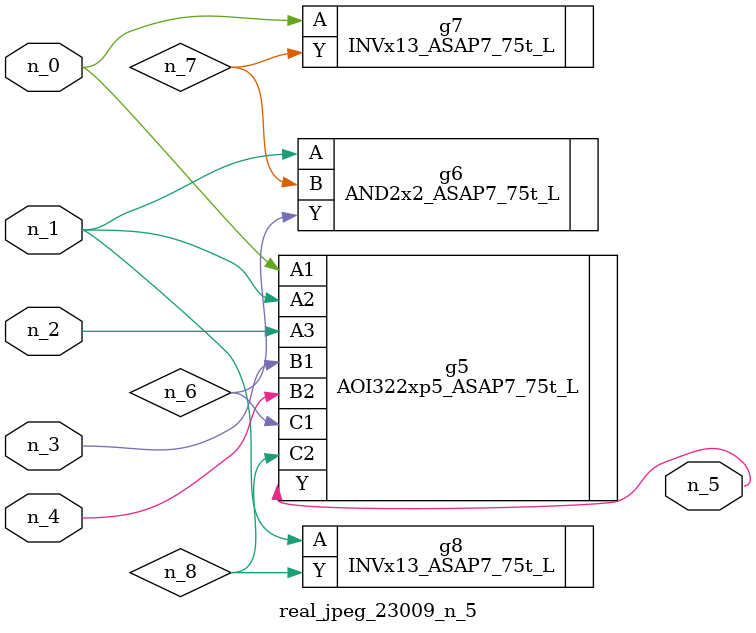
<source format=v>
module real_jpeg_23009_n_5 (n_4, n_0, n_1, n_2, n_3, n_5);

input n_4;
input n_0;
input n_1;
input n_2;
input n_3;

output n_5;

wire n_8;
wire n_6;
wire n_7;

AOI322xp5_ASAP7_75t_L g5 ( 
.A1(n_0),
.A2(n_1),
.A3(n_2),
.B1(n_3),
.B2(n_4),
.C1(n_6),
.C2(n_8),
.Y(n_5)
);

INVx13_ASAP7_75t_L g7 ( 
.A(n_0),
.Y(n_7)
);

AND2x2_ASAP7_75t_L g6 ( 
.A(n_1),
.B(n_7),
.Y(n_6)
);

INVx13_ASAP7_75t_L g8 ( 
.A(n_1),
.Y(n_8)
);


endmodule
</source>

EXERCISE DETAILS: Look above for the line that contains "output n_5;". That line and every line after it through the end of the data must be written out exactly, with nothing else.

SOLUTION TO THIS EXERCISE:
output n_5;

wire n_8;
wire n_6;
wire n_7;

AOI322xp5_ASAP7_75t_L g5 ( 
.A1(n_0),
.A2(n_1),
.A3(n_2),
.B1(n_3),
.B2(n_4),
.C1(n_6),
.C2(n_8),
.Y(n_5)
);

INVx13_ASAP7_75t_L g7 ( 
.A(n_0),
.Y(n_7)
);

AND2x2_ASAP7_75t_L g6 ( 
.A(n_1),
.B(n_7),
.Y(n_6)
);

INVx13_ASAP7_75t_L g8 ( 
.A(n_1),
.Y(n_8)
);


endmodule
</source>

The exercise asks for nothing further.